7 of 110 comments (clear)

  1. it get worse... by Anonymous Coward · · Score: 5, Insightful

    If you do your damned best to block Google's tracking - not loading their scripts and so on - the Web is broken. So many sites use Google scripts for required functions that things just don't work any more. "The open Web" is now "The Google Web".

    There might be hope though. Some people have packaged up the Google scripts (sanitized?) so that your browser can load them locally, and you can still block Google IP ranges without breaking every fucking site on the web.

    Letting one company become THIS pervasive? Not so good for fault tolerance, privacy, and decentralization of control.

  2. Tracker by Livius · · Score: 3, Insightful

    They misspelled "stalker".

  3. Where is the government? by Anonymous Coward · · Score: 2, Insightful

    This is where regulators need to step in. Simple legislation is all we need: if you don't own a domain, you can't track people on it, unless it's something like an OAuth login.

  4. And there's no escape... by ndykman · · Score: 4, Insightful

    I can use OS/X, Linux. With all the fervor over Windows 10, there's still Windows options to reduce or turn off telemetry off (in some versions). Google's been doing this forever, making billions for it, and there's no escaping it.

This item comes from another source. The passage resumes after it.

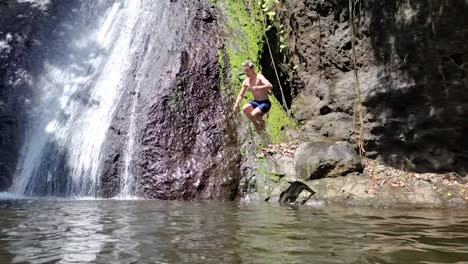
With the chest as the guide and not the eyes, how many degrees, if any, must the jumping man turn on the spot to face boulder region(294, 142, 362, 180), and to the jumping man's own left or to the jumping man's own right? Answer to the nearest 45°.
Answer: approximately 135° to the jumping man's own left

Why won't Microsoft get in on the trend to make a better OS?

    No option to self host your own Google software, no way to get them to truly honor your preference not to track you, nothing. I can't even pay them to do so. And if my employer or school uses their applications, I have to trust them that they don't track those users, but if some of the current lawsuits against them turn out to be true, that trust was misplaced.

    Look, if you want to make software services, just do so. But Google can't let go of ads or advertising revenue and are dragging other software companies with them. Frustrating. But, go ahead, keep using Chrome and making fun of MS or Apple for having their own browsers and cheer as their market share goes down.

  5. Re:Well duh by gweihir · · Score: 4, Insightful

    I just move on in that case. I need their content less than they seem to need me.

    --
    Most ACs are not even worth the keystrokes to insult them. Be generically insulted by this and ignored otherwise.
  6. Re:yes, i used to see women's intimate ads by exomondo · · Score: 3, Insightful

    This just proves that their tracking of individual users doesn't work very well.

  7. Re: WTF!? Demo Page Uses Google APIs by shione · · Score: 3, Insightful

    See the other AC's reply. I ran the demo page on firefox and chrome and the fingerprint is vastly different. You can try it for yourself. It seems like the browser has a significant effect on the results.